[MGSA-L] Princeton Hellenic Studies Workshop: November 16, 2012

Aristide Caratzas acaratzas at gmail.com
Sat Nov 10 06:12:55 PST 2012

The lecture by Luca Zavagno in the announcement by the Seeger Center for Hellenic Studies sounds especially interesting to someone interested in the history of the Mediaeval Hellenic world, which includes the undersigned. 

Sadly however, it should most emphatically pointed out that the "institution" with which Dr. Zavagno is linked, the Eastern Mediterranean University (Doğu Akdeniz Üniversitesi), is of doubtful legitimacy, indeed it would be an interesting study to see if it is a legal entity according to European and International law. Here are some (poignant) facts: 

a) this "university" is  located in that part of the territory of the Republic of Cyprus illegally occupied by the Turkish armed forces. It should be noted that Cyprus is a member of the European Union, thus the territory held by the Turks is "the last European territory occupied by a foreign army," to paraphrase Chancellor Merkel [she made the statement while looking at the occupied area from the Ledra Palace Hotel, during her visit to Cyprus in January 2011].

b) this entity has questionable credentials, as it was founded by the "Turkish Republic and Turkish Republic of Northern Cyprus"(sic), the latter recognized by no state other than Turkey; 

c) the entity is housed in buildings, and on the land on which these sit, which were seized (perhaps a better term is stolen) from their rightful owners by the Turkish occupation authorities. The rightful owners still hold title to the property, so its continued use and occupation without the owners's consent constitutes a range of wrongdoing, from a common crime to a gross violation of human rights.

> [Using the information]
**A)** Please repeat the post from "c) the entity" up to and including "of human rights.".
**B)** List every word or phrase that the post places inside double quotation marks.

> [Data supplied]
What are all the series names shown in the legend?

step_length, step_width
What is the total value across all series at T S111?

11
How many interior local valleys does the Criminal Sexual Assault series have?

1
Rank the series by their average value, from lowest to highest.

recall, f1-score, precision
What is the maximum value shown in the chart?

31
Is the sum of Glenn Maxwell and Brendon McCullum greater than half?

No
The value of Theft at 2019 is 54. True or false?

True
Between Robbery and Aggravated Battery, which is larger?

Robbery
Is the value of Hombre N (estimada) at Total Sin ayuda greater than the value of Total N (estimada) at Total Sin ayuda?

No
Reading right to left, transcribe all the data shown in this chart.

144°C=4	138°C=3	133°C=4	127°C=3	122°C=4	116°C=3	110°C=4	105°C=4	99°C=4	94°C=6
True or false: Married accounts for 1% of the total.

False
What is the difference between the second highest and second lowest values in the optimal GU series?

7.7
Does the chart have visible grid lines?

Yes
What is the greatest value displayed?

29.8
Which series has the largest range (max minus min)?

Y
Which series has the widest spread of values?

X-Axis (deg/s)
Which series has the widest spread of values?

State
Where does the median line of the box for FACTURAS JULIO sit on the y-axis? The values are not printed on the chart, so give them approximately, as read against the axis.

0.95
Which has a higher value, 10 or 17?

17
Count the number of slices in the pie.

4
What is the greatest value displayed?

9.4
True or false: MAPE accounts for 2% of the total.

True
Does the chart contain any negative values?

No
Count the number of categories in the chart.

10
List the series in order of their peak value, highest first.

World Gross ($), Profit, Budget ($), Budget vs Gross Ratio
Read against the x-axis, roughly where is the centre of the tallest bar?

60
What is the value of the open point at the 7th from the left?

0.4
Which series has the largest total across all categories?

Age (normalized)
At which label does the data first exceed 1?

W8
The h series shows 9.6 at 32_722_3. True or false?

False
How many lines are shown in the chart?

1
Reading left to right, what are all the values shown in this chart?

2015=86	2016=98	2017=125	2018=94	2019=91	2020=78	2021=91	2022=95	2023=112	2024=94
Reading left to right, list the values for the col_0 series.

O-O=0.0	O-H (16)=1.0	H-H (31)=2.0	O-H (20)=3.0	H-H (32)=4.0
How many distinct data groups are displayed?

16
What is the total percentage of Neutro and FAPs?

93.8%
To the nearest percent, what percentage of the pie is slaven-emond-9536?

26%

> [Task-by-task results]
**A)**
c) the entity is housed in buildings, and on the land on which these sit, which were seized (perhaps a better term is stolen) from their rightful owners by the Turkish occupation authorities. The rightful owners still hold title to the property, so its continued use and occupation without the owners's consent constitutes a range of wrongdoing, from a common crime to a gross violation of human rights.

**B)**
- institution
- university
- the last European territory occupied by a foreign army
- Turkish Republic and Turkish Republic of Northern Cyprus